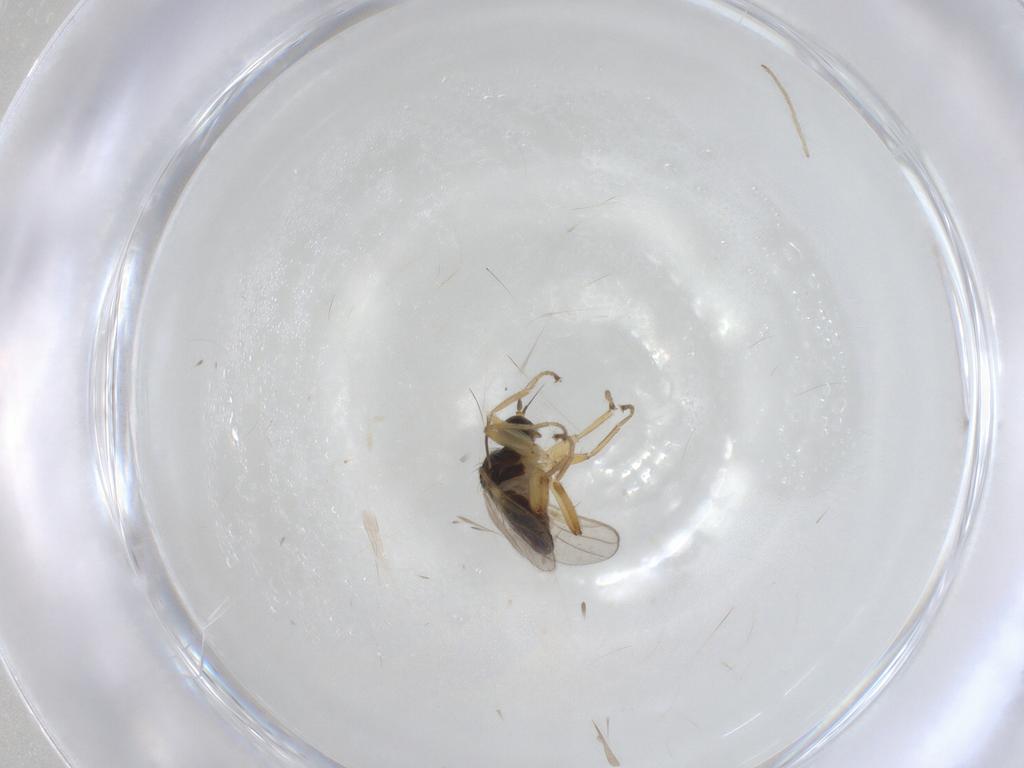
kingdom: Animalia
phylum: Arthropoda
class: Insecta
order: Diptera
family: Hybotidae
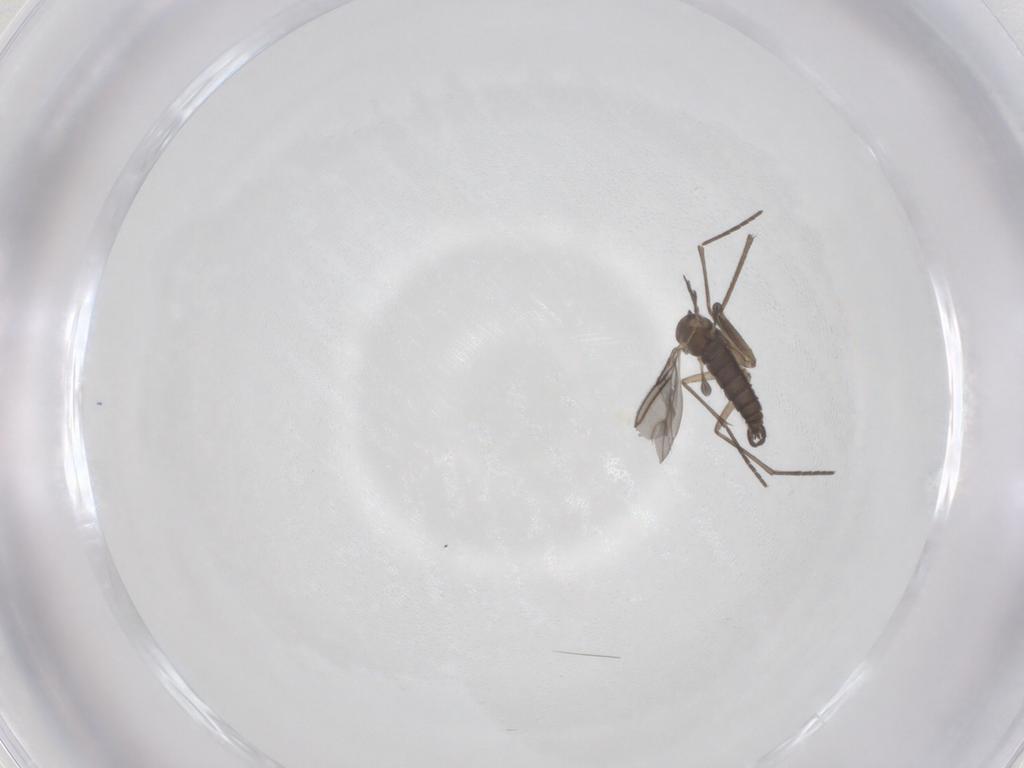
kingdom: Animalia
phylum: Arthropoda
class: Insecta
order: Diptera
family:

-=-=-=-=-

▶ [Problem details]:
Reproduce the records above line for line, leaving out the pictures.

▶ [Response to this task]:
kingdom: Animalia
phylum: Arthropoda
class: Insecta
order: Diptera
family: Hybotidae
kingdom: Animalia
phylum: Arthropoda
class: Insecta
order: Diptera
family:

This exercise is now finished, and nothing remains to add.